◆ SUPPLIED RECORDS:
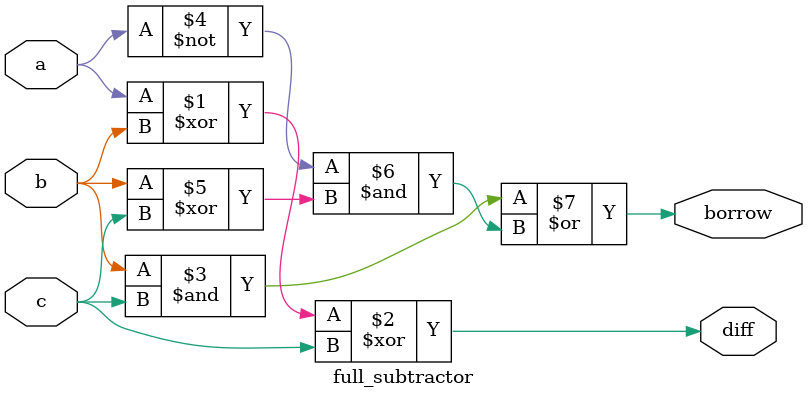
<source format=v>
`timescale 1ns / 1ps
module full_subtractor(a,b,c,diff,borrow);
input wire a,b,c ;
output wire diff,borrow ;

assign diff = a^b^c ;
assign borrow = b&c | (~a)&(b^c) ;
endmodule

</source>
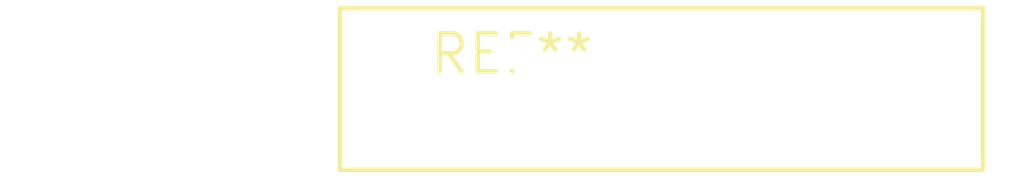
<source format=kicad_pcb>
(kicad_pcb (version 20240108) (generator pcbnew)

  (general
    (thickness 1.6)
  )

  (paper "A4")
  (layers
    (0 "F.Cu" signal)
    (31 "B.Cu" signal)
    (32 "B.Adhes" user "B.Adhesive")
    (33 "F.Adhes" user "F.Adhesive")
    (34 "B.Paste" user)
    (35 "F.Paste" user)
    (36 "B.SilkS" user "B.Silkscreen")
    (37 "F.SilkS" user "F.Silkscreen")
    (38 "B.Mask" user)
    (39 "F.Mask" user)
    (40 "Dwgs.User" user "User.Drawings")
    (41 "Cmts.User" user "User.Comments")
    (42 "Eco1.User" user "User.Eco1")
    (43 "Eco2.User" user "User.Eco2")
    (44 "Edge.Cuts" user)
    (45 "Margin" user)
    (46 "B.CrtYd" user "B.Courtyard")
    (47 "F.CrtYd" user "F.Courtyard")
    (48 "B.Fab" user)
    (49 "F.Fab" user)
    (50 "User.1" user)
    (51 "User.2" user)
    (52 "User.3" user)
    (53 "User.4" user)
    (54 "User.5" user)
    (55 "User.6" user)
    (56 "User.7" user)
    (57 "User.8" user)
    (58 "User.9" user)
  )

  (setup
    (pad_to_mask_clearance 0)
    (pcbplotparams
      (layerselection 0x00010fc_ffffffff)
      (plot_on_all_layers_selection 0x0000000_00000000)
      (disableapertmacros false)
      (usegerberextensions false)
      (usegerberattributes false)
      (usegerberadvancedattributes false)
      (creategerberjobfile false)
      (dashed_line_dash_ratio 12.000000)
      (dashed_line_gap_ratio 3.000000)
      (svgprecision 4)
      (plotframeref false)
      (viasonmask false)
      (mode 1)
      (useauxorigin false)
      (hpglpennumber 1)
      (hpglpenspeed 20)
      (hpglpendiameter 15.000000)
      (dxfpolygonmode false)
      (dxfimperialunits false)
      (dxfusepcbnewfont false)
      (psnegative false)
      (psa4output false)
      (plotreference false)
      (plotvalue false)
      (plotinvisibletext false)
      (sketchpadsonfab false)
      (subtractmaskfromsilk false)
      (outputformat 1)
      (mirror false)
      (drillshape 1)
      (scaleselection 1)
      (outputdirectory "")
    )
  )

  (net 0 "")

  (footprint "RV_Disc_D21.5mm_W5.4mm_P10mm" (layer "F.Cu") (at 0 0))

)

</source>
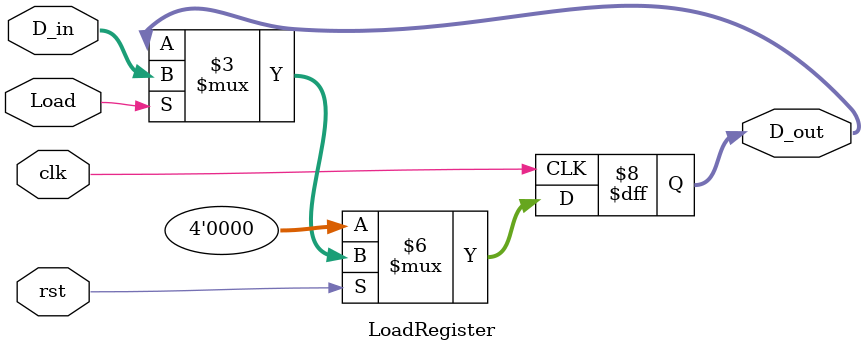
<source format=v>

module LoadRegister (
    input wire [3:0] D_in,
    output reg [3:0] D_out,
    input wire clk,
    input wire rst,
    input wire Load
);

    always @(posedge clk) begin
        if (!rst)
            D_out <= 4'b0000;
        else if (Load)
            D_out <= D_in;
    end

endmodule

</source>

◆ WHAT THIS TASK INVOLVES:
Without the pictures, write out the lines from the beginning of the entries through the line with "(dxfusepcbnewfont false)".

◆ RESPONSE FOR THIS EXERCISE:
<source format=v>
`timescale 1ns / 1ps
module full_subtractor(a,b,c,diff,borrow);
input wire a,b,c ;
output wire diff,borrow ;

assign diff = a^b^c ;
assign borrow = b&c | (~a)&(b^c) ;
endmodule

</source>
<source format=kicad_pcb>
(kicad_pcb (version 20240108) (generator pcbnew)

  (general
    (thickness 1.6)
  )

  (paper "A4")
  (layers
    (0 "F.Cu" signal)
    (31 "B.Cu" signal)
    (32 "B.Adhes" user "B.Adhesive")
    (33 "F.Adhes" user "F.Adhesive")
    (34 "B.Paste" user)
    (35 "F.Paste" user)
    (36 "B.SilkS" user "B.Silkscreen")
    (37 "F.SilkS" user "F.Silkscreen")
    (38 "B.Mask" user)
    (39 "F.Mask" user)
    (40 "Dwgs.User" user "User.Drawings")
    (41 "Cmts.User" user "User.Comments")
    (42 "Eco1.User" user "User.Eco1")
    (43 "Eco2.User" user "User.Eco2")
    (44 "Edge.Cuts" user)
    (45 "Margin" user)
    (46 "B.CrtYd" user "B.Courtyard")
    (47 "F.CrtYd" user "F.Courtyard")
    (48 "B.Fab" user)
    (49 "F.Fab" user)
    (50 "User.1" user)
    (51 "User.2" user)
    (52 "User.3" user)
    (53 "User.4" user)
    (54 "User.5" user)
    (55 "User.6" user)
    (56 "User.7" user)
    (57 "User.8" user)
    (58 "User.9" user)
  )

  (setup
    (pad_to_mask_clearance 0)
    (pcbplotparams
      (layerselection 0x00010fc_ffffffff)
      (plot_on_all_layers_selection 0x0000000_00000000)
      (disableapertmacros false)
      (usegerberextensions false)
      (usegerberattributes false)
      (usegerberadvancedattributes false)
      (creategerberjobfile false)
      (dashed_line_dash_ratio 12.000000)
      (dashed_line_gap_ratio 3.000000)
      (svgprecision 4)
      (plotframeref false)
      (viasonmask false)
      (mode 1)
      (useauxorigin false)
      (hpglpennumber 1)
      (hpglpenspeed 20)
      (hpglpendiameter 15.000000)
      (dxfpolygonmode false)
      (dxfimperialunits false)
      (dxfusepcbnewfont false)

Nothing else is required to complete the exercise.